===== Information given
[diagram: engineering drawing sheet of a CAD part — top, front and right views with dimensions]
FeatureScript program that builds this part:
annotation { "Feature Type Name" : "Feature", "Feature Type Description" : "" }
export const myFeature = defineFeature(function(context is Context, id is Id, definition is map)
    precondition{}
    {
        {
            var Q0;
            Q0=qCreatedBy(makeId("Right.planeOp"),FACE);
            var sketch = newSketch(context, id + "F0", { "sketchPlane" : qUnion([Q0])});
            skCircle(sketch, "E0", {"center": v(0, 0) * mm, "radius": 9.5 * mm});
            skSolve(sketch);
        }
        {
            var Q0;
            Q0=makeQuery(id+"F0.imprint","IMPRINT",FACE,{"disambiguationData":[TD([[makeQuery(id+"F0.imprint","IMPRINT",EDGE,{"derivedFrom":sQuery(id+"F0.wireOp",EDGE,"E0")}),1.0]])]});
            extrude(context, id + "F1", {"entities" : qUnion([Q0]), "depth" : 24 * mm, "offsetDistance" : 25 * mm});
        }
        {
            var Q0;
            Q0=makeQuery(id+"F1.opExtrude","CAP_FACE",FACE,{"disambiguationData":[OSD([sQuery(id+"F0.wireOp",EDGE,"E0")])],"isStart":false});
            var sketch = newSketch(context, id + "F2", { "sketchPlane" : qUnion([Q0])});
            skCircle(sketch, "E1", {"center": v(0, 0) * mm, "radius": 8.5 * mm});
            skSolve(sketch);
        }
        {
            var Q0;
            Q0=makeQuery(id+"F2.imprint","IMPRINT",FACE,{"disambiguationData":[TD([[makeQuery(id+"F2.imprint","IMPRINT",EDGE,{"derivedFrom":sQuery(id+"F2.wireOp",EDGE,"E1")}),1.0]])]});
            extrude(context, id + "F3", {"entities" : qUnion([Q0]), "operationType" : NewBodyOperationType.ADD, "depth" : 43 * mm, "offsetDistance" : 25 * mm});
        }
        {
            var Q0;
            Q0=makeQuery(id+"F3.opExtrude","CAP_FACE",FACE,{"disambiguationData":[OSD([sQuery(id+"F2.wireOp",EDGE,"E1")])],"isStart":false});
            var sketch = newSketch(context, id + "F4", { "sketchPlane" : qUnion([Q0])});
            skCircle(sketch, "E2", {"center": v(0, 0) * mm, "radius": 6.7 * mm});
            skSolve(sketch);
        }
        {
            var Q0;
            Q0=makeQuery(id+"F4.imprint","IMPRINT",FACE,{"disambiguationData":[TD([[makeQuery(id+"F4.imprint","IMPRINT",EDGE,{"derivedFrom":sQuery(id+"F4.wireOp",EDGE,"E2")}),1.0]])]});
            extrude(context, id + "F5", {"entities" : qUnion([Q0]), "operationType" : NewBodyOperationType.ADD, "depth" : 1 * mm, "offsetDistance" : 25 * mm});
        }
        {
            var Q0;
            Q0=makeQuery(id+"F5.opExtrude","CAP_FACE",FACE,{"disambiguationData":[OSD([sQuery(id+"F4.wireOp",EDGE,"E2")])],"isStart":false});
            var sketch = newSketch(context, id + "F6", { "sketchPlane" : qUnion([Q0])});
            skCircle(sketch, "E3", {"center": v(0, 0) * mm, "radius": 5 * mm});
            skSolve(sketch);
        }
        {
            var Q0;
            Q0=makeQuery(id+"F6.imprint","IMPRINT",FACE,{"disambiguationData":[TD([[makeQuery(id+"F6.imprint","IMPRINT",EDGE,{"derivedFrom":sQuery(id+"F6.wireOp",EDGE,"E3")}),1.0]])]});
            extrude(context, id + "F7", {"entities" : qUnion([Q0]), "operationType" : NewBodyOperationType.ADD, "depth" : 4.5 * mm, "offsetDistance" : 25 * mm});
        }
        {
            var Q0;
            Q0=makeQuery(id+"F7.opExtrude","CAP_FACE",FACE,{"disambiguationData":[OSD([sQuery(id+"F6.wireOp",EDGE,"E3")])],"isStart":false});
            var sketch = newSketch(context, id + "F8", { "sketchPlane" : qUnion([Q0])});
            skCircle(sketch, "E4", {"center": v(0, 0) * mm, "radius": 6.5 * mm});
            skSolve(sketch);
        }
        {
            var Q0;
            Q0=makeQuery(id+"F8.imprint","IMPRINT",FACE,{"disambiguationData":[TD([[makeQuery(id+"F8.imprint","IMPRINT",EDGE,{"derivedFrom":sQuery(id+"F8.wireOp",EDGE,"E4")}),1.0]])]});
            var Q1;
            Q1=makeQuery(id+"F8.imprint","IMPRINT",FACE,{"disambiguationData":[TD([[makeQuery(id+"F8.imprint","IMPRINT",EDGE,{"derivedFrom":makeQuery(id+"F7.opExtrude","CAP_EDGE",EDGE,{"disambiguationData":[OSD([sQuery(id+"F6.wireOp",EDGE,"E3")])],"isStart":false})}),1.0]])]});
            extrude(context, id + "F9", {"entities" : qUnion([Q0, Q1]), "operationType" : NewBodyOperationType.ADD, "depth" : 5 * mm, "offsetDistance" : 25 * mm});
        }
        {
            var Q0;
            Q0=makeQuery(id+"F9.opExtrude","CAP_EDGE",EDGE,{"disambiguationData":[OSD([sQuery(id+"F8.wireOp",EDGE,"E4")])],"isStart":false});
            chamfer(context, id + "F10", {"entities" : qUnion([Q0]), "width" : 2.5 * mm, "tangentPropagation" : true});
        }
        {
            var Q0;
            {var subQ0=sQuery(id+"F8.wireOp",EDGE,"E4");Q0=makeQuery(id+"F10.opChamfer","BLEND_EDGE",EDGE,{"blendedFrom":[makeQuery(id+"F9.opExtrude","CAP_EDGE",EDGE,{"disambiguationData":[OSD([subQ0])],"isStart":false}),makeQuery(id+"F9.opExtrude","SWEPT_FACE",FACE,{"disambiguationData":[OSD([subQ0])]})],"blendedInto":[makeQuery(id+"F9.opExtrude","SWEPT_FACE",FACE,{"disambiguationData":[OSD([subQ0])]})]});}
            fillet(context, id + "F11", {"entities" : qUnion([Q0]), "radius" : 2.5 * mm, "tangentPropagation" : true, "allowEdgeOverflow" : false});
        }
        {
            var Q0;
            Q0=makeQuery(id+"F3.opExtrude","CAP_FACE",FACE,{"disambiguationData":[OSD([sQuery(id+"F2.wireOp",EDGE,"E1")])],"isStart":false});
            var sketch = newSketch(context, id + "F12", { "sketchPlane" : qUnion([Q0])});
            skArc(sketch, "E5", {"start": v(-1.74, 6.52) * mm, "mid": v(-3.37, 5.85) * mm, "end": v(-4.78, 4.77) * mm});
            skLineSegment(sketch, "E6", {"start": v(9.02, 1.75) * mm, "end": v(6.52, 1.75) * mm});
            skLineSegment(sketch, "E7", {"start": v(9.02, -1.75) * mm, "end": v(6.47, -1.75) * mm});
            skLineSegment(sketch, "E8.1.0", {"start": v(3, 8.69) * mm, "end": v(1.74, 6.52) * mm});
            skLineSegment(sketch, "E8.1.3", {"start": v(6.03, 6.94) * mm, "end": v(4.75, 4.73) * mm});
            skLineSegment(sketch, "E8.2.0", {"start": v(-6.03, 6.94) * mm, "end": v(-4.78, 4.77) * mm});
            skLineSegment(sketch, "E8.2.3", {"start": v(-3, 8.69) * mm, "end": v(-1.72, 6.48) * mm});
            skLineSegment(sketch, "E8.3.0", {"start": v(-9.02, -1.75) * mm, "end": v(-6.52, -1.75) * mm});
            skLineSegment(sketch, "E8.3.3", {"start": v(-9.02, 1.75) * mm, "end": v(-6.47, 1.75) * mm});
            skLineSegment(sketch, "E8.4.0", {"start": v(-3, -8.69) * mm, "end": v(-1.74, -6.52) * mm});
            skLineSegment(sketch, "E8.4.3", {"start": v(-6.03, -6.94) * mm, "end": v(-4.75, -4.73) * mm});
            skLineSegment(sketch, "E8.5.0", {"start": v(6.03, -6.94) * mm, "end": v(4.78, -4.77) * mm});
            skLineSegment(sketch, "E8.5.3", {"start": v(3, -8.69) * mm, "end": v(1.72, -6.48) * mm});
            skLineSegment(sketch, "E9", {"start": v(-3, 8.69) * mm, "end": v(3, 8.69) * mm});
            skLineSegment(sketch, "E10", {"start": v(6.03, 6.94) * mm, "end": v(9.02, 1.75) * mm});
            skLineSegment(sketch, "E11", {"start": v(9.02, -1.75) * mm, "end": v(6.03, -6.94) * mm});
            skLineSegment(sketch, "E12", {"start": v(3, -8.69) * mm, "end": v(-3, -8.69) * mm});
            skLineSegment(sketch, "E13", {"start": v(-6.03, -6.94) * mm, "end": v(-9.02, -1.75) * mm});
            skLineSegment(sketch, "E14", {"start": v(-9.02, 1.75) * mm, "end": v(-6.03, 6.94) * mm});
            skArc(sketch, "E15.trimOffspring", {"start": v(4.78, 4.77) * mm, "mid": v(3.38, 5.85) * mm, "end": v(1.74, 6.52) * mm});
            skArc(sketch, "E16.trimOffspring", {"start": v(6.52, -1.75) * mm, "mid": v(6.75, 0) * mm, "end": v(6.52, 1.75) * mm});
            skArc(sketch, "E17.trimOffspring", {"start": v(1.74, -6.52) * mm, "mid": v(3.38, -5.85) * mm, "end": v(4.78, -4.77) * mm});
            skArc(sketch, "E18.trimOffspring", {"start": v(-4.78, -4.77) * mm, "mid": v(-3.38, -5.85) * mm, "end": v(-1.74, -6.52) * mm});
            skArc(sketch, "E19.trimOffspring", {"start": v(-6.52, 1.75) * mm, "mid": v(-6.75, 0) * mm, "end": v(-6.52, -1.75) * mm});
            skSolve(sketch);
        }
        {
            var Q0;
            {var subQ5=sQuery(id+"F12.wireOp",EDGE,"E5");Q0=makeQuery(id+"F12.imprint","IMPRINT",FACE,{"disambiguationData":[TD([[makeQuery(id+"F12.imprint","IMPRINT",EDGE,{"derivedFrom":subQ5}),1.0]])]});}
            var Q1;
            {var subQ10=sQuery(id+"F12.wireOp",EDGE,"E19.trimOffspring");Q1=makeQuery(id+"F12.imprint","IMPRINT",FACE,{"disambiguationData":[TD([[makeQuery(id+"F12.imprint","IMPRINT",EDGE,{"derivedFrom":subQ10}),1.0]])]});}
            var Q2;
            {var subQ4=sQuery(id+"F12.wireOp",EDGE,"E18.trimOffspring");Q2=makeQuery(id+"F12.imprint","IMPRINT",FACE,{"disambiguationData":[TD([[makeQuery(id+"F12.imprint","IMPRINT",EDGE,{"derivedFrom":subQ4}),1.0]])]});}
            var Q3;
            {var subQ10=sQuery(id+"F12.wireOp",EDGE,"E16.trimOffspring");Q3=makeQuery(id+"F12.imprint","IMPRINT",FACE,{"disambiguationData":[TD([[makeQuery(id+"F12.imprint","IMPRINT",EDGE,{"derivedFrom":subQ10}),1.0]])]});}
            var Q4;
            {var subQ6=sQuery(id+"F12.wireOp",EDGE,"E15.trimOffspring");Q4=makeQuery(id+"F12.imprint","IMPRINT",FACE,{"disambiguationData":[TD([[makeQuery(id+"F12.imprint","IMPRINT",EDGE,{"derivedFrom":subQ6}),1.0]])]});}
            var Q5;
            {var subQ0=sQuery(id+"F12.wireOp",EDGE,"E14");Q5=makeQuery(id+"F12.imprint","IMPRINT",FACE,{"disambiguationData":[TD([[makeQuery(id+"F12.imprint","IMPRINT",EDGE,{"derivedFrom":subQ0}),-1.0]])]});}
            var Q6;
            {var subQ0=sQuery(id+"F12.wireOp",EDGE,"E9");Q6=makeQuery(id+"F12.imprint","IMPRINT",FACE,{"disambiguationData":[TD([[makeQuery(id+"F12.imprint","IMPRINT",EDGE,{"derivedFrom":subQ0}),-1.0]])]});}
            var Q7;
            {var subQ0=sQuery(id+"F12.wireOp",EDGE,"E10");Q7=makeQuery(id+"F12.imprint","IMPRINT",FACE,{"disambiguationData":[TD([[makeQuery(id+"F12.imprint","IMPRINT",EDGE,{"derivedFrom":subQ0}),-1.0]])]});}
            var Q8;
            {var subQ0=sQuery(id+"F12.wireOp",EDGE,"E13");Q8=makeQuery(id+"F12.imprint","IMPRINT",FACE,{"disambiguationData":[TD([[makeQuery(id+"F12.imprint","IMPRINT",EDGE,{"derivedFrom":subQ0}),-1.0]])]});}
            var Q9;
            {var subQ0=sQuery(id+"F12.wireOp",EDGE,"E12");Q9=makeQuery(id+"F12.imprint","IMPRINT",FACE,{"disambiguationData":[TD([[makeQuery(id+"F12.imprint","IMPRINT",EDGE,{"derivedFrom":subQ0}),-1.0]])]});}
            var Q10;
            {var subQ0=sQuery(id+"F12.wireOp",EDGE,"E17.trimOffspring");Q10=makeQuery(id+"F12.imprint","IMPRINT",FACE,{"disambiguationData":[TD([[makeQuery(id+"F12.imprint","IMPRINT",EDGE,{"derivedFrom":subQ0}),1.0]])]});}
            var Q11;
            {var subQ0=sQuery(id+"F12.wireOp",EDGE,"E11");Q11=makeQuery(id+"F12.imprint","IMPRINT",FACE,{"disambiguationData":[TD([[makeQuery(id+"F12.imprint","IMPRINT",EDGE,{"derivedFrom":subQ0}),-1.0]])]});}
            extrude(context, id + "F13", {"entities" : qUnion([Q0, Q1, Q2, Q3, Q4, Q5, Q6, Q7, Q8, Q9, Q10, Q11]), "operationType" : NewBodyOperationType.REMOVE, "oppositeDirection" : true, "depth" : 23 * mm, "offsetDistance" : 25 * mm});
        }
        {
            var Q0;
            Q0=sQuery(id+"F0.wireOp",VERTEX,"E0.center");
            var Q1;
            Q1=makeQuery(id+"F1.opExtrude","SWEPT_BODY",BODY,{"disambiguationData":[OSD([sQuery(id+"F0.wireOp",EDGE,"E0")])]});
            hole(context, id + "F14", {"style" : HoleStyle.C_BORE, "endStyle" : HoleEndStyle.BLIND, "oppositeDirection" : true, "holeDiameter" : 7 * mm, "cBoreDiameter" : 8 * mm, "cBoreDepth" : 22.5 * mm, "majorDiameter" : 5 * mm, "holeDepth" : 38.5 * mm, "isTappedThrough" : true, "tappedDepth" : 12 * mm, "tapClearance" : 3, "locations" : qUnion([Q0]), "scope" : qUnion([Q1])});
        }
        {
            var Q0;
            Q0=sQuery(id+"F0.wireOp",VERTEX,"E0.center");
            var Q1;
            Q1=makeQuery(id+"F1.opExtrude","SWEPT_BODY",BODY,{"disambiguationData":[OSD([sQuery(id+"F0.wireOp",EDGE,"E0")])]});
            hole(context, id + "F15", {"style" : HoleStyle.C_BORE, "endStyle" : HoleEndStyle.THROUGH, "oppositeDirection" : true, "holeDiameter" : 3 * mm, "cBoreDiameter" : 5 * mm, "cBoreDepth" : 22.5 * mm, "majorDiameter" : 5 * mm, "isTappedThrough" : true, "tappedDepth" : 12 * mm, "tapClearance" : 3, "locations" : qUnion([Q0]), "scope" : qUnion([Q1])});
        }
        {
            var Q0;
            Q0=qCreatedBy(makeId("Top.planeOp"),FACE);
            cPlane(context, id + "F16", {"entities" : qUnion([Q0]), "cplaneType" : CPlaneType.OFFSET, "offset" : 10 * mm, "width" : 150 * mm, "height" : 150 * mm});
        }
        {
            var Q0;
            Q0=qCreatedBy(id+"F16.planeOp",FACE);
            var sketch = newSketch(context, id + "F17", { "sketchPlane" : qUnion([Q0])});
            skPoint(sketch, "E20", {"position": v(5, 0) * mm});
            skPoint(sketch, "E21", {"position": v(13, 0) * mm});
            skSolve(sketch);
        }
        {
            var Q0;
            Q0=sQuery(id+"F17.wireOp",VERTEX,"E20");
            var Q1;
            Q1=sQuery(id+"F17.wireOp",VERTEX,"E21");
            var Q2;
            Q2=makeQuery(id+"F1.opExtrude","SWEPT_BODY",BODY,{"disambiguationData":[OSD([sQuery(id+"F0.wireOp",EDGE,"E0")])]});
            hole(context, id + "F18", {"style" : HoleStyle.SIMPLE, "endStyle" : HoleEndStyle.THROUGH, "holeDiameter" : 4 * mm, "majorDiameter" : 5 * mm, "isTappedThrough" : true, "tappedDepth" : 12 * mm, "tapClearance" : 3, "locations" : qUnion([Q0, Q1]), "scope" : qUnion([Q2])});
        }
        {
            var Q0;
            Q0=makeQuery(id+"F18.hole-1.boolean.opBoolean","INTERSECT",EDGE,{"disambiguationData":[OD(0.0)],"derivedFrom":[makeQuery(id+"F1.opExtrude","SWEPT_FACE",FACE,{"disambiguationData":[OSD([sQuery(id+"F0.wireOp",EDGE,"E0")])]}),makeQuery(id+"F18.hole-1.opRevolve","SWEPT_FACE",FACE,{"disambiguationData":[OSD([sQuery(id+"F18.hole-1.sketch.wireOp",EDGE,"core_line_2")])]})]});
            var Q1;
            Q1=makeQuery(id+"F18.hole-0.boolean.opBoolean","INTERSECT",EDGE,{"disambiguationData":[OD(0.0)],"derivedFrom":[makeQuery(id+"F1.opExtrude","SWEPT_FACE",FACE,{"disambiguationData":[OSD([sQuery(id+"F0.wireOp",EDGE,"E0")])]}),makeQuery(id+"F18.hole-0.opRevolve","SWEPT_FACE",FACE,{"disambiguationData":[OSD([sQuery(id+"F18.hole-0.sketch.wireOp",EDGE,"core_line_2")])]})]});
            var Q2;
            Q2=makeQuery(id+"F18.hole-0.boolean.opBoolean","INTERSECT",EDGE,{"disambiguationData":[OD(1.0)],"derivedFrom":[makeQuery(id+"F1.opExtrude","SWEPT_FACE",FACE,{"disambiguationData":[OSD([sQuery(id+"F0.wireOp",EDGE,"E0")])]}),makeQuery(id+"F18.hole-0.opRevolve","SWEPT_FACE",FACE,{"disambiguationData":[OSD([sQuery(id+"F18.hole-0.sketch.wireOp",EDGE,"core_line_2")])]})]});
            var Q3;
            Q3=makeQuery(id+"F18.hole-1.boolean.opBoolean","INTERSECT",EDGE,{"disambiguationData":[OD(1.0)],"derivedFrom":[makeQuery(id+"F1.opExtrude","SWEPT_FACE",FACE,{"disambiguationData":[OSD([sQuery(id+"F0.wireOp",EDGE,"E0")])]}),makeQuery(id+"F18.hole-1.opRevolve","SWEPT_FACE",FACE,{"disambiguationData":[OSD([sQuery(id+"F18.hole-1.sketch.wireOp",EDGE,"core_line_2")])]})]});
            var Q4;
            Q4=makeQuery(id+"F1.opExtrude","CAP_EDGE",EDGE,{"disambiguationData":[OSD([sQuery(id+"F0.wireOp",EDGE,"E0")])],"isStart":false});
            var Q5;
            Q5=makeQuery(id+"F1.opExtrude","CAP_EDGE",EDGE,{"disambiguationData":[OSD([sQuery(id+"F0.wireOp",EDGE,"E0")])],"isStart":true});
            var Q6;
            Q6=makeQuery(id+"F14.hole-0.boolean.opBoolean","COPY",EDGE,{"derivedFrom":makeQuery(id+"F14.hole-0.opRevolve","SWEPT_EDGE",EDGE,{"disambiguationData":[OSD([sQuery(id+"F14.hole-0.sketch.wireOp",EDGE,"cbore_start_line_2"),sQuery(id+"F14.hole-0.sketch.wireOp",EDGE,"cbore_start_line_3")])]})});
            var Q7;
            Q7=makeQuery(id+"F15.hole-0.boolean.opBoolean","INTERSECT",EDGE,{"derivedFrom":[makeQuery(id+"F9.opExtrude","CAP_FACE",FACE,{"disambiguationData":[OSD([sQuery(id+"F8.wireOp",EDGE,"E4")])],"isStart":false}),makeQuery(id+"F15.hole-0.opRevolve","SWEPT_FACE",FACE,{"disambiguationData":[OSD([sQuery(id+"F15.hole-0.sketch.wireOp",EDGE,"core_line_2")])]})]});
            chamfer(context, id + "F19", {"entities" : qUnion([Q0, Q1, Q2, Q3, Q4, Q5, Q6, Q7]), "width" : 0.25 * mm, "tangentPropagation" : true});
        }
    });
==========
What you need to do: Show every line in the items above that contains the string "makeId", copying each line in full.

Answer to this task:
            Q0=qCreatedBy(makeId("Right.planeOp"),FACE);
            Q0=qCreatedBy(makeId("Top.planeOp"),FACE);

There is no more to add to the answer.